▸ Task directions: Among the entries below, find the lines with the word "linecap" and copy them.

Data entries
· · · · · · ·

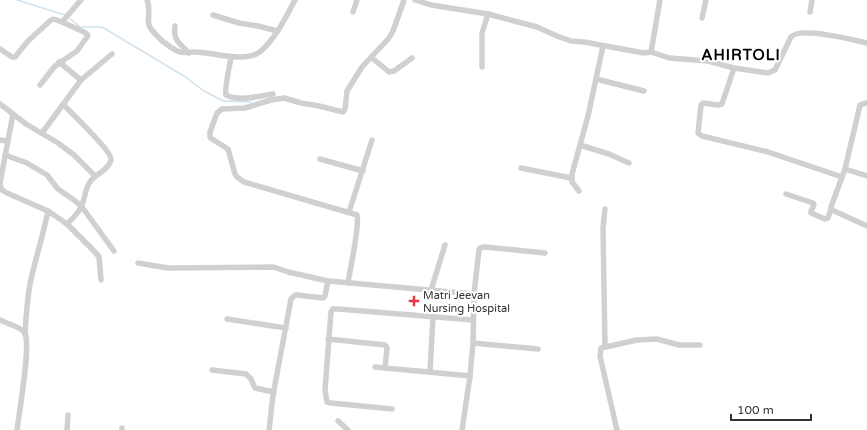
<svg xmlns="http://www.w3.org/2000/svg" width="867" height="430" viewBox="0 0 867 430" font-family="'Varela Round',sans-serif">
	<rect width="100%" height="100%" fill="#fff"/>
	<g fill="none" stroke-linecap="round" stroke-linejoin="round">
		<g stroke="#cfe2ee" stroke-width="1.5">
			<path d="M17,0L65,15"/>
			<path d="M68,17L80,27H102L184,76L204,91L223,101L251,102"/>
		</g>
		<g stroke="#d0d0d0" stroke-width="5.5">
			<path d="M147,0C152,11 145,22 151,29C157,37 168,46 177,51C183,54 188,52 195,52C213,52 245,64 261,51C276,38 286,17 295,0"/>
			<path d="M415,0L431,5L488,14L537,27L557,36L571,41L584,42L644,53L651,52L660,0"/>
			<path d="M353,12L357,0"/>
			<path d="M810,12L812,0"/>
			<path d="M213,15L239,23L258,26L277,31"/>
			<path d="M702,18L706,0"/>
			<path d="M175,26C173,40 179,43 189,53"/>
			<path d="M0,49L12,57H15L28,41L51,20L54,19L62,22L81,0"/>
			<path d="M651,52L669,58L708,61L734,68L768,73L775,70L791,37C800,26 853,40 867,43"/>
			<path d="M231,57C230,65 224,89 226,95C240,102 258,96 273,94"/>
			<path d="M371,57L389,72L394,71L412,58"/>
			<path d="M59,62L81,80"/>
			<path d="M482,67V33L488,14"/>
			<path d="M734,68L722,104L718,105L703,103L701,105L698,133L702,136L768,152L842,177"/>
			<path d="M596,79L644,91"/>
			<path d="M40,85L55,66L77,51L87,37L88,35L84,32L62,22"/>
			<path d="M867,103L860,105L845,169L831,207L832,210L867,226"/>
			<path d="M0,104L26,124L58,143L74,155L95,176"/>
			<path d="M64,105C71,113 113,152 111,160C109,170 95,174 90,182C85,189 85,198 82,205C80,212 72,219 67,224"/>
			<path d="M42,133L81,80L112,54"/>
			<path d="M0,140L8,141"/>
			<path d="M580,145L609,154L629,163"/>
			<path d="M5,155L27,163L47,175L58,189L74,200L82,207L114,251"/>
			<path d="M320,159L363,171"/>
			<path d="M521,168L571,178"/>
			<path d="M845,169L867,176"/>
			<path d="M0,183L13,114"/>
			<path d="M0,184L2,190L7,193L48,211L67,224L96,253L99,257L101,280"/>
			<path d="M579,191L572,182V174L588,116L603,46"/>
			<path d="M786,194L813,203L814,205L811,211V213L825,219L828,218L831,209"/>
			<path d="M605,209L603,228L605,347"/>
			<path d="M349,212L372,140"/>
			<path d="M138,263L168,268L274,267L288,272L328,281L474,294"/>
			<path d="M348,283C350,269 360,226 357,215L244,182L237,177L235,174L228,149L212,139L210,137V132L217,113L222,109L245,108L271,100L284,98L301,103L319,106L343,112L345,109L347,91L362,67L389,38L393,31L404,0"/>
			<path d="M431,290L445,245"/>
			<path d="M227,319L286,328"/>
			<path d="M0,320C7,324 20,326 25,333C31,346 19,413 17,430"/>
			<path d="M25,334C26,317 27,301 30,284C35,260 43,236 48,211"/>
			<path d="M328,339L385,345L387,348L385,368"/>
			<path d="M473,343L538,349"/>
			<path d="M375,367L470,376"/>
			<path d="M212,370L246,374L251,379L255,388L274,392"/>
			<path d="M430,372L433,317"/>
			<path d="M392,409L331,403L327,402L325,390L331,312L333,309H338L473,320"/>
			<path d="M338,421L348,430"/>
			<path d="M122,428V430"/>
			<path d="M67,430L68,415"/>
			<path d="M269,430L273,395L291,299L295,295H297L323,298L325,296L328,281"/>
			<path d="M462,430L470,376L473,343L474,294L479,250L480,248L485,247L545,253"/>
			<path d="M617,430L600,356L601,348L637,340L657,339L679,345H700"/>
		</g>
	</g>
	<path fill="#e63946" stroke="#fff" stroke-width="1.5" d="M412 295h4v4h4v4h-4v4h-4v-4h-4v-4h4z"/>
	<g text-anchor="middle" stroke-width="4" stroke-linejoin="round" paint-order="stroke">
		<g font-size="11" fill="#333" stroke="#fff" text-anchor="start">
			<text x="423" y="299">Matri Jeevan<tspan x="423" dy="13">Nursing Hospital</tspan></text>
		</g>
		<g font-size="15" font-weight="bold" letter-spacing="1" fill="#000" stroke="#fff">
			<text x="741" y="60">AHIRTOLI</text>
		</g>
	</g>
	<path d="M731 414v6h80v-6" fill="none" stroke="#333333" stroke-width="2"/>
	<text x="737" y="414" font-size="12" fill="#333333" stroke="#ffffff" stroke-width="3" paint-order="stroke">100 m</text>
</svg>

· · · · · · ·

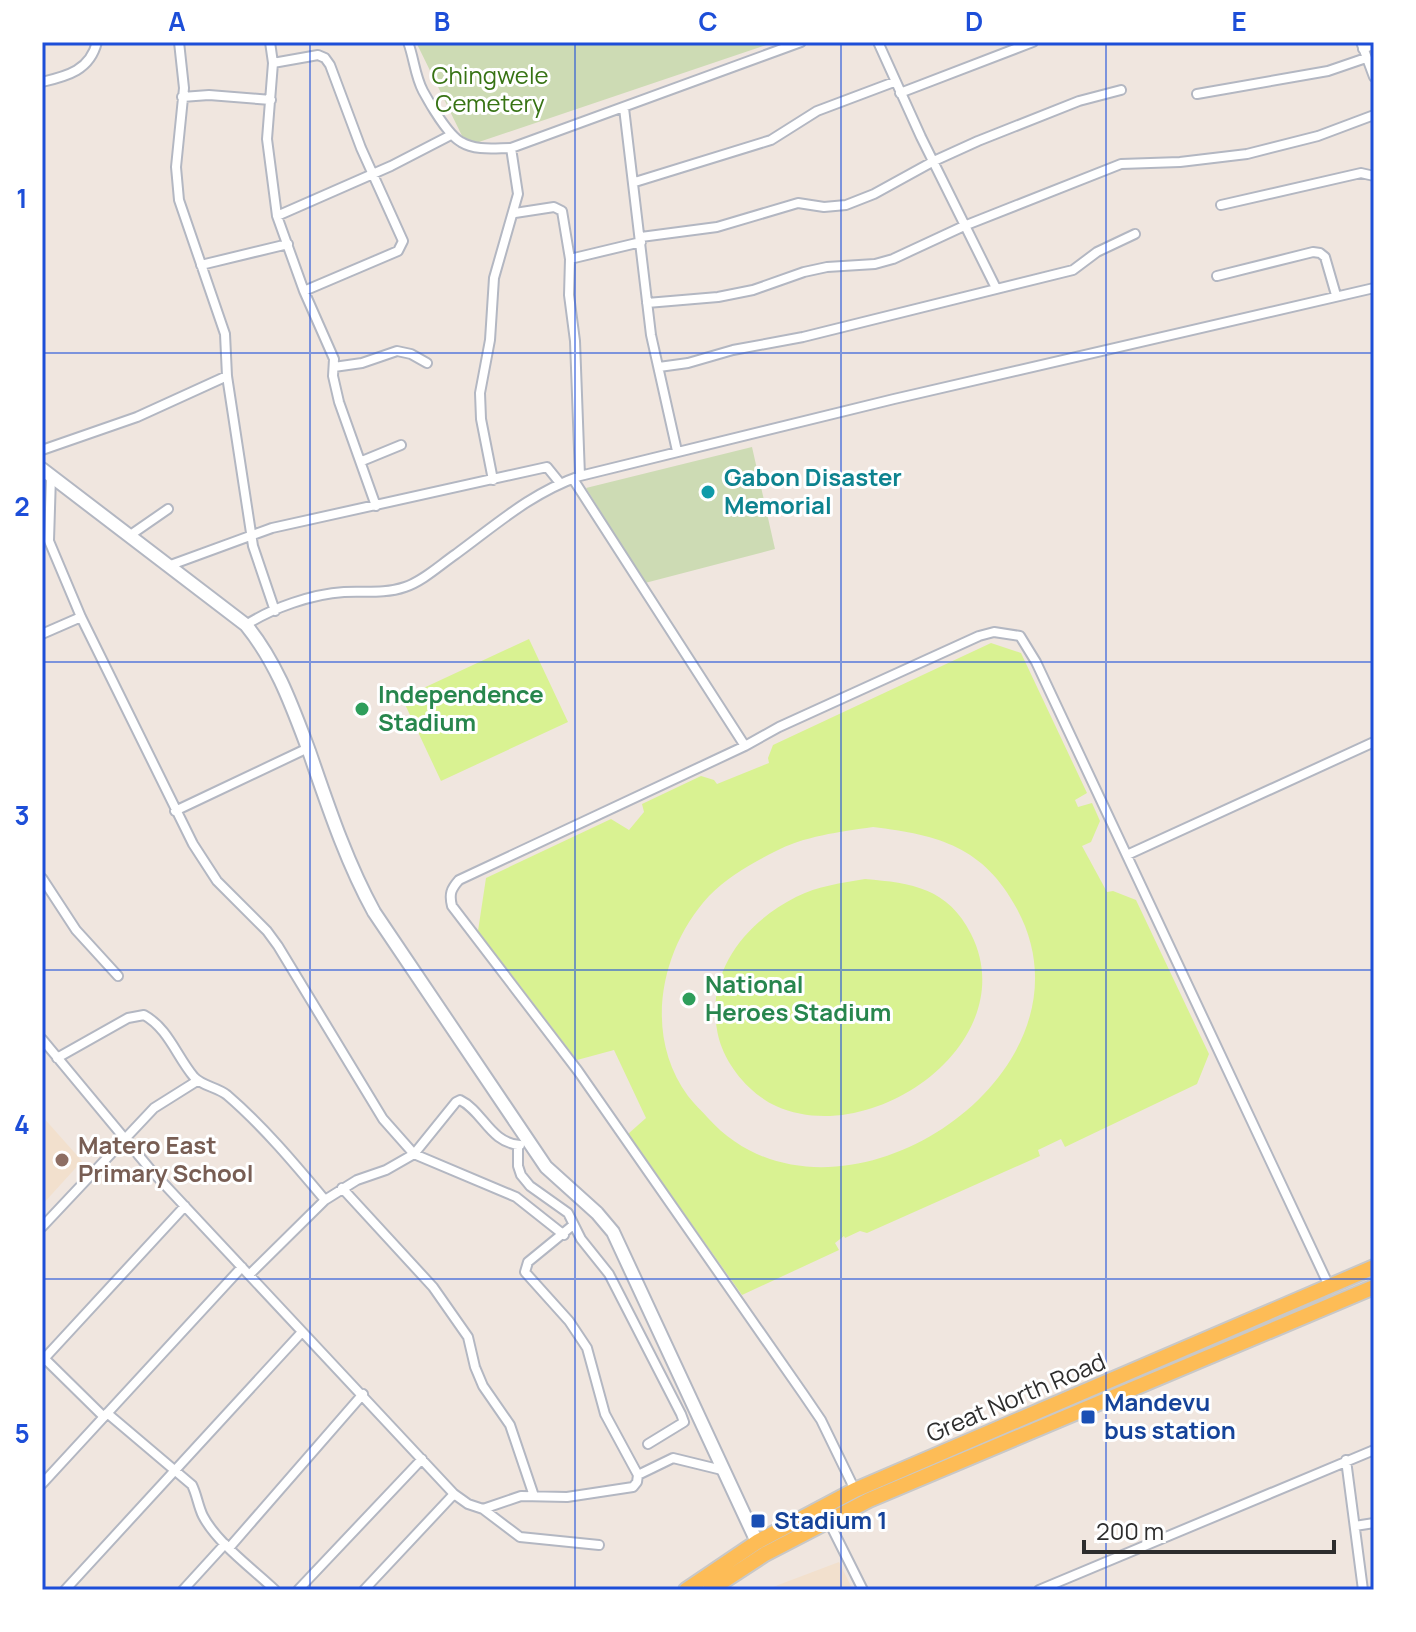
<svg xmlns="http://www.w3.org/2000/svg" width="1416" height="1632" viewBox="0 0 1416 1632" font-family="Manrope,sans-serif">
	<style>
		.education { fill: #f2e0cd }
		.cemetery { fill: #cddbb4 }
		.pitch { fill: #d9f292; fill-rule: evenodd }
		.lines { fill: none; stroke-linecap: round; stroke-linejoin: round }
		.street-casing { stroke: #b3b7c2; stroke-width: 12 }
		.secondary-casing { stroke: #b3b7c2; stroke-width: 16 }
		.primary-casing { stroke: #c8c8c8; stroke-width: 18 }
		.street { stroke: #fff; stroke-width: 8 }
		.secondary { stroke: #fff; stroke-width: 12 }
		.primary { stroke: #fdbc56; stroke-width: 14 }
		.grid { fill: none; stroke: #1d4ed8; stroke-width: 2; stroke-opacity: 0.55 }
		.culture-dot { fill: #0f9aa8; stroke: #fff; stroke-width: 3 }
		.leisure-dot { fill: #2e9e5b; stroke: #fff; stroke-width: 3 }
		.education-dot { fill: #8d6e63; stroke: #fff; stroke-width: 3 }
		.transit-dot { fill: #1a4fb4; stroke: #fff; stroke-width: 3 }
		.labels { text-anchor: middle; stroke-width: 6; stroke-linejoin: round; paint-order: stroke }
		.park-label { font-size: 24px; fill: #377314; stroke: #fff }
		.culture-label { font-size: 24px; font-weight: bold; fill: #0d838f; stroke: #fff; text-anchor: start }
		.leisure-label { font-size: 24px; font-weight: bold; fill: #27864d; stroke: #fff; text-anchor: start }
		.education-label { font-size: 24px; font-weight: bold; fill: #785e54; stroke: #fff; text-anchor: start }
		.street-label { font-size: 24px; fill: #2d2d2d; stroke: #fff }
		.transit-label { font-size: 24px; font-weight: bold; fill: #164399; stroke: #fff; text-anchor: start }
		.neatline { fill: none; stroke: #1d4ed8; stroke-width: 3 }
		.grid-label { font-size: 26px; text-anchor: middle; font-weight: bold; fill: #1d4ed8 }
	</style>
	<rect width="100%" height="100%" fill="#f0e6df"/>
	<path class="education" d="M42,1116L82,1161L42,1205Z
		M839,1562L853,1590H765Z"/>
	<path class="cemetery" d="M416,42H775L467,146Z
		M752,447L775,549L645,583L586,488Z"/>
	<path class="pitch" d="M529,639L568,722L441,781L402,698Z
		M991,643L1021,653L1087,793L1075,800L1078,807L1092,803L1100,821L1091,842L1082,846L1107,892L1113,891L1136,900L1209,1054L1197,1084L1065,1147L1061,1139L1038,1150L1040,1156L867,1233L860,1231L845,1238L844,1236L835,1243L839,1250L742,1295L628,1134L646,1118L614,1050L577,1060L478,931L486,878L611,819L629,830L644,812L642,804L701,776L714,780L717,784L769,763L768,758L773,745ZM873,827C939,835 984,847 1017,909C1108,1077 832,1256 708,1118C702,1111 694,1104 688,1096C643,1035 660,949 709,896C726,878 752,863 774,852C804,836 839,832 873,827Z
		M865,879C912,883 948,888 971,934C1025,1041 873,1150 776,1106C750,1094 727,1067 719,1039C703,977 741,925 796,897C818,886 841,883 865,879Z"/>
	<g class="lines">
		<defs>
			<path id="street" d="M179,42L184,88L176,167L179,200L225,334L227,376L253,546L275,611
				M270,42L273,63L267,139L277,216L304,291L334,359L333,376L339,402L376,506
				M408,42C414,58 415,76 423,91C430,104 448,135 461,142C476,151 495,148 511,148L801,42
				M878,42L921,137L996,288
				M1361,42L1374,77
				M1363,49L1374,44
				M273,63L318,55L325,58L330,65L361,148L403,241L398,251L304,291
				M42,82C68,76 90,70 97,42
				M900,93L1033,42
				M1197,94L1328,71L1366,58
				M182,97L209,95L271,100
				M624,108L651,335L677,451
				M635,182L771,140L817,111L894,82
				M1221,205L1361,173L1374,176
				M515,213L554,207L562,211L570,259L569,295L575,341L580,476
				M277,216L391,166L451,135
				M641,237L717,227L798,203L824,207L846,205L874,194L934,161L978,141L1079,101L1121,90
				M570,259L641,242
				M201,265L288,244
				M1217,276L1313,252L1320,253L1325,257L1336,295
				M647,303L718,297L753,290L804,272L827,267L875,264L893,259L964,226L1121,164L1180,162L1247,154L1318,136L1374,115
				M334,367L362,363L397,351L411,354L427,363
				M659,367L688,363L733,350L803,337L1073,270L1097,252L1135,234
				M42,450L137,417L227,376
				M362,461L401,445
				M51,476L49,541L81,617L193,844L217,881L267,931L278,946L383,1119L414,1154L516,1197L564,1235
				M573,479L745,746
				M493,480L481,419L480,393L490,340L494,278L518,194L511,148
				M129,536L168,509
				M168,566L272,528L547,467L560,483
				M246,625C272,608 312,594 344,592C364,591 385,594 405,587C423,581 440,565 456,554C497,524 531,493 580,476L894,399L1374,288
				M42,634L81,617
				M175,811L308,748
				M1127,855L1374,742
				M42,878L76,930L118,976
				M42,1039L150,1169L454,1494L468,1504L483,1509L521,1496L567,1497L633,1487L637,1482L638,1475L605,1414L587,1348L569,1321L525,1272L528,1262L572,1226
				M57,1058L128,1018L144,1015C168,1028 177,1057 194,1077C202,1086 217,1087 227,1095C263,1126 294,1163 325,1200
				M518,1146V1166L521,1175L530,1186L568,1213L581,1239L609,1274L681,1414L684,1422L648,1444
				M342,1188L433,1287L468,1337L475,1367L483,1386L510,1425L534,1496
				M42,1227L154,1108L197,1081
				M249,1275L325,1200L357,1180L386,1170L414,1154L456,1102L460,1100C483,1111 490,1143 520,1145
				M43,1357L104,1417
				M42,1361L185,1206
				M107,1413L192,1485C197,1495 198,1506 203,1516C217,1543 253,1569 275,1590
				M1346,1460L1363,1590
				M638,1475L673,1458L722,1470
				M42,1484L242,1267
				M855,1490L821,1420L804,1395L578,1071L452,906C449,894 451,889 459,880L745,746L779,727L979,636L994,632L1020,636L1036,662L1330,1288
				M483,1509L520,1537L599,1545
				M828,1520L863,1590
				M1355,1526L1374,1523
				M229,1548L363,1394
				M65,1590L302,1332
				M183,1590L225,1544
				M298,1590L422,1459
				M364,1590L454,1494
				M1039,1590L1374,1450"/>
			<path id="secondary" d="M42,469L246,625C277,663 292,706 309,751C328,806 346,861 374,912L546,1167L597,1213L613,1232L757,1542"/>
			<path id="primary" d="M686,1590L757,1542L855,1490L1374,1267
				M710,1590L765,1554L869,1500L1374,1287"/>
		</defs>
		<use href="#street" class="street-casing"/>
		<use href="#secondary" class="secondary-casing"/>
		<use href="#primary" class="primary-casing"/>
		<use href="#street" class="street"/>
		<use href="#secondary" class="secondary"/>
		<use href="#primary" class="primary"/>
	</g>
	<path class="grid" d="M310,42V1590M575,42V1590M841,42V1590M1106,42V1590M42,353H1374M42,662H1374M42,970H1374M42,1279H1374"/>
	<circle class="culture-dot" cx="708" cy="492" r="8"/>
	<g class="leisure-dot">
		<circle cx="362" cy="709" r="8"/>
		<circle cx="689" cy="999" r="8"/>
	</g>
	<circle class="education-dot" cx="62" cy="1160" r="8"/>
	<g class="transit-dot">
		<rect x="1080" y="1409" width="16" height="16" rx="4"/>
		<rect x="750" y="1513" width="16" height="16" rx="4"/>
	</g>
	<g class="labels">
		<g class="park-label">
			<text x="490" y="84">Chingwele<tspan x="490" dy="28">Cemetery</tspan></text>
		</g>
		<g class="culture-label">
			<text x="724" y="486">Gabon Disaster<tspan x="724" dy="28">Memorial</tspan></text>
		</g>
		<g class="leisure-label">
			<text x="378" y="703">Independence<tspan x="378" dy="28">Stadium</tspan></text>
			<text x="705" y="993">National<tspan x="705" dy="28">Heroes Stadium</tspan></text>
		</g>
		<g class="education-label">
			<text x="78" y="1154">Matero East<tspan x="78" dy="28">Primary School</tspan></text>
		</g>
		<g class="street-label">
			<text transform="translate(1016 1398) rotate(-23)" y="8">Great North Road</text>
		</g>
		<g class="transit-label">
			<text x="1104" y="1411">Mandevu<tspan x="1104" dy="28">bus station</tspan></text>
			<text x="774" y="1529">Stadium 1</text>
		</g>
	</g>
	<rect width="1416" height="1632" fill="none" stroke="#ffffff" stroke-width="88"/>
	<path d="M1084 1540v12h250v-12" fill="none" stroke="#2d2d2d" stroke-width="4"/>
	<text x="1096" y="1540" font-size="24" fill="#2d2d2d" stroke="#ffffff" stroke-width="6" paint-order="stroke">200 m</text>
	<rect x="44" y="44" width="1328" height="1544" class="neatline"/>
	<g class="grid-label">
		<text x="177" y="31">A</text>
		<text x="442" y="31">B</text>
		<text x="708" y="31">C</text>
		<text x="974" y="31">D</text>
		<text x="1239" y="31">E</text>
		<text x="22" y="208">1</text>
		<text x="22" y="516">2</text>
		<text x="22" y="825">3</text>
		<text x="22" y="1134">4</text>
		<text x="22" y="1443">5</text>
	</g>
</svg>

· · · · · · ·

▸ Task result:
	<g fill="none" stroke-linecap="round" stroke-linejoin="round">
		.lines { fill: none; stroke-linecap: round; stroke-linejoin: round }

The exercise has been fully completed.